((

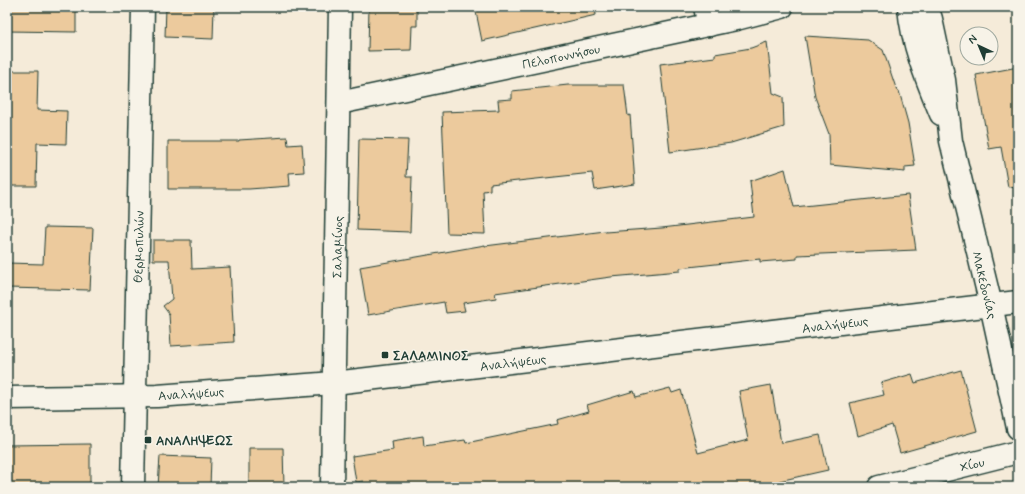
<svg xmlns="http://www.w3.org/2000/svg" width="1025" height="494" viewBox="0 0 1025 494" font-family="Mynerve,sans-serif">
<rect width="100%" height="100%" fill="#f5ebd9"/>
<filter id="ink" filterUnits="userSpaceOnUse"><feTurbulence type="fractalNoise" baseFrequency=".025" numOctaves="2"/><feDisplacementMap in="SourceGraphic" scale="8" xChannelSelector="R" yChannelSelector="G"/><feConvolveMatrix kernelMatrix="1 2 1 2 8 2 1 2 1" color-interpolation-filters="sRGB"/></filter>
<g filter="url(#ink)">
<g fill="#ecca9d" stroke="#1f3d34">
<path d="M7,7H76V32L7,31Z"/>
<path d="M166,7H214L213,39L165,37Z"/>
<path d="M369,7H417V26H412L411,50L368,51Z"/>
<path d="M475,7H595L596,15L482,41Z"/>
<path d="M805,36L868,40L883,50L897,91H899L908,123L915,166L905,167V172L830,165L829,134L815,97Z"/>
<path d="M767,42L773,93L783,97L784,127L731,143L670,152L660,64L715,57V54L751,48Z"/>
<path d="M1018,67V186L1008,187L1001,147L989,149L976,75Z"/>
<path d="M7,71H38L37,110L67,111L66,144L37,143L36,186H7Z"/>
<path d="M568,85H624L628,116L630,115L635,184L595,190L592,173L490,184V190L483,191L485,234L447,233L442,112L499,110L498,100L512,99V91Z"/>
<path d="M287,137L288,145L302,144L304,172L289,173L290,186L249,189H168V141H239V140Z"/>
<path d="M359,139L408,140L406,177H412L410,232L357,230Z"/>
<path d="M785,169L794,207L908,195L916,250L797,255V259L760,262V259L680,268V271L611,277L495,293L496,298L463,303L465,311L446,313L444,302L368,315L360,267L485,245V246L605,231V232L662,228L754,217L750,181Z"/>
<path d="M45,227L93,228L90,290L7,288V263L43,264Z"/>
<path d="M153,240H191L192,269L230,267L234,342L171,346L169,314L163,306L172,299L169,260H153Z"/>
<path d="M961,370L977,431L900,453L892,425L858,436L850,403L884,395L881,383L912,374L915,383Z"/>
<path d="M771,385L781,443L820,435L828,470L779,481L780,487H364L363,481L356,482L352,456L393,450L392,441L423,436L424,446L465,440L466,443L558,424L557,420L589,411L587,405L634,391L636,397L670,388L672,393L681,390L698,453L748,440L739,391Z"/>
<path d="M90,444V487H7V445Z"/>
<path d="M249,448H283L284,487H249Z"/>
<path d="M160,456L211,458L210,487H158Z"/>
</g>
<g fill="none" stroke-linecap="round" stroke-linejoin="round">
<defs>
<g id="minor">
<path d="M705,7L709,25"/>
<path d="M339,103L736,19L782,7"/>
<path d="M332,487L340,7"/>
<path d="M879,487L1018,452"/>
</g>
<g id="tertiary">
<path d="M909,7C912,44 927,80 941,114"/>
<path d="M927,7L931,19L944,80L951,141L991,305L1018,428"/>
<path d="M7,398L157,396L334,383L1018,302"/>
<path d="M133,487L143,7"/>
</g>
</defs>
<use href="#minor" stroke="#1f3d34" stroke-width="25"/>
<use href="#tertiary" stroke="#1f3d34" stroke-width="25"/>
<use href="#minor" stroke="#f7f3e8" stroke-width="22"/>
<use href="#tertiary" stroke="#f7f3e8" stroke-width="22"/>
</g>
</g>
<g fill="#1f3d34" stroke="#f7f3e8" stroke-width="1.5">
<rect x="381" y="351" width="8" height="8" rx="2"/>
<rect x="144" y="436" width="8" height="8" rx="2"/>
</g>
<g text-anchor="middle" stroke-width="3" stroke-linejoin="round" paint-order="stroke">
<g font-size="13" fill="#1f3d34" stroke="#f7f3e8">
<text transform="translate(561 56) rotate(-12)" y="5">Πελοποννήσου</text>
<text transform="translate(138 247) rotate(-89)" y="5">Θερμοπυλών</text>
<text transform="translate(337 247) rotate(-89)" y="5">Σαλαμίνος</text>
<text transform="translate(985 285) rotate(76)" y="5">Μακεδονίας</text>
<text transform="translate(835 324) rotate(-7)" y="5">Αναλήψεως</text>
<text transform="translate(513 362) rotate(-7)" y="5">Αναλήψεως</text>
<text transform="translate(191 393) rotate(-4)" y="5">Αναλήψεως</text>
<text transform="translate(972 464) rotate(-14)" y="5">Χίου</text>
</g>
<g font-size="13" font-weight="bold" fill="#1f3d34" stroke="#f7f3e8" text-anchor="start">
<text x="393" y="360">ΣΑΛΑΜΙΝΟΣ</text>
<text x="156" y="445">ΑΝΑΛΗΨΕΩΣ</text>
</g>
</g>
<rect width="1025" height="494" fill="none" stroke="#f7f3e8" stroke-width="24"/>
<rect x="12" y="12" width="1001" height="470" fill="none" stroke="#1f3d34" stroke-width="1.5" filter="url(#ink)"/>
<g transform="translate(979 46) rotate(316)"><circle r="19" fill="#f7f3e8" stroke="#a1aaa0"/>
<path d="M0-3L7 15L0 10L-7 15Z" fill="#1f3d34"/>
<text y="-6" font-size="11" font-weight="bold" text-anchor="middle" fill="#1f3d34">N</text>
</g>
</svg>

))

Without the pictures, write out all of the material exactly.

<svg xmlns="http://www.w3.org/2000/svg" width="1025" height="494" viewBox="0 0 1025 494" font-family="Mynerve,sans-serif">
<rect width="100%" height="100%" fill="#f5ebd9"/>
<filter id="ink" filterUnits="userSpaceOnUse"><feTurbulence type="fractalNoise" baseFrequency=".025" numOctaves="2"/><feDisplacementMap in="SourceGraphic" scale="8" xChannelSelector="R" yChannelSelector="G"/><feConvolveMatrix kernelMatrix="1 2 1 2 8 2 1 2 1" color-interpolation-filters="sRGB"/></filter>
<g filter="url(#ink)">
<g fill="#ecca9d" stroke="#1f3d34">
<path d="M7,7H76V32L7,31Z"/>
<path d="M166,7H214L213,39L165,37Z"/>
<path d="M369,7H417V26H412L411,50L368,51Z"/>
<path d="M475,7H595L596,15L482,41Z"/>
<path d="M805,36L868,40L883,50L897,91H899L908,123L915,166L905,167V172L830,165L829,134L815,97Z"/>
<path d="M767,42L773,93L783,97L784,127L731,143L670,152L660,64L715,57V54L751,48Z"/>
<path d="M1018,67V186L1008,187L1001,147L989,149L976,75Z"/>
<path d="M7,71H38L37,110L67,111L66,144L37,143L36,186H7Z"/>
<path d="M568,85H624L628,116L630,115L635,184L595,190L592,173L490,184V190L483,191L485,234L447,233L442,112L499,110L498,100L512,99V91Z"/>
<path d="M287,137L288,145L302,144L304,172L289,173L290,186L249,189H168V141H239V140Z"/>
<path d="M359,139L408,140L406,177H412L410,232L357,230Z"/>
<path d="M785,169L794,207L908,195L916,250L797,255V259L760,262V259L680,268V271L611,277L495,293L496,298L463,303L465,311L446,313L444,302L368,315L360,267L485,245V246L605,231V232L662,228L754,217L750,181Z"/>
<path d="M45,227L93,228L90,290L7,288V263L43,264Z"/>
<path d="M153,240H191L192,269L230,267L234,342L171,346L169,314L163,306L172,299L169,260H153Z"/>
<path d="M961,370L977,431L900,453L892,425L858,436L850,403L884,395L881,383L912,374L915,383Z"/>
<path d="M771,385L781,443L820,435L828,470L779,481L780,487H364L363,481L356,482L352,456L393,450L392,441L423,436L424,446L465,440L466,443L558,424L557,420L589,411L587,405L634,391L636,397L670,388L672,393L681,390L698,453L748,440L739,391Z"/>
<path d="M90,444V487H7V445Z"/>
<path d="M249,448H283L284,487H249Z"/>
<path d="M160,456L211,458L210,487H158Z"/>
</g>
<g fill="none" stroke-linecap="round" stroke-linejoin="round">
<defs>
<g id="minor">
<path d="M705,7L709,25"/>
<path d="M339,103L736,19L782,7"/>
<path d="M332,487L340,7"/>
<path d="M879,487L1018,452"/>
</g>
<g id="tertiary">
<path d="M909,7C912,44 927,80 941,114"/>
<path d="M927,7L931,19L944,80L951,141L991,305L1018,428"/>
<path d="M7,398L157,396L334,383L1018,302"/>
<path d="M133,487L143,7"/>
</g>
</defs>
<use href="#minor" stroke="#1f3d34" stroke-width="25"/>
<use href="#tertiary" stroke="#1f3d34" stroke-width="25"/>
<use href="#minor" stroke="#f7f3e8" stroke-width="22"/>
<use href="#tertiary" stroke="#f7f3e8" stroke-width="22"/>
</g>
</g>
<g fill="#1f3d34" stroke="#f7f3e8" stroke-width="1.5">
<rect x="381" y="351" width="8" height="8" rx="2"/>
<rect x="144" y="436" width="8" height="8" rx="2"/>
</g>
<g text-anchor="middle" stroke-width="3" stroke-linejoin="round" paint-order="stroke">
<g font-size="13" fill="#1f3d34" stroke="#f7f3e8">
<text transform="translate(561 56) rotate(-12)" y="5">Πελοποννήσου</text>
<text transform="translate(138 247) rotate(-89)" y="5">Θερμοπυλών</text>
<text transform="translate(337 247) rotate(-89)" y="5">Σαλαμίνος</text>
<text transform="translate(985 285) rotate(76)" y="5">Μακεδονίας</text>
<text transform="translate(835 324) rotate(-7)" y="5">Αναλήψεως</text>
<text transform="translate(513 362) rotate(-7)" y="5">Αναλήψεως</text>
<text transform="translate(191 393) rotate(-4)" y="5">Αναλήψεως</text>
<text transform="translate(972 464) rotate(-14)" y="5">Χίου</text>
</g>
<g font-size="13" font-weight="bold" fill="#1f3d34" stroke="#f7f3e8" text-anchor="start">
<text x="393" y="360">ΣΑΛΑΜΙΝΟΣ</text>
<text x="156" y="445">ΑΝΑΛΗΨΕΩΣ</text>
</g>
</g>
<rect width="1025" height="494" fill="none" stroke="#f7f3e8" stroke-width="24"/>
<rect x="12" y="12" width="1001" height="470" fill="none" stroke="#1f3d34" stroke-width="1.5" filter="url(#ink)"/>
<g transform="translate(979 46) rotate(316)"><circle r="19" fill="#f7f3e8" stroke="#a1aaa0"/>
<path d="M0-3L7 15L0 10L-7 15Z" fill="#1f3d34"/>
<text y="-6" font-size="11" font-weight="bold" text-anchor="middle" fill="#1f3d34">N</text>
</g>
</svg>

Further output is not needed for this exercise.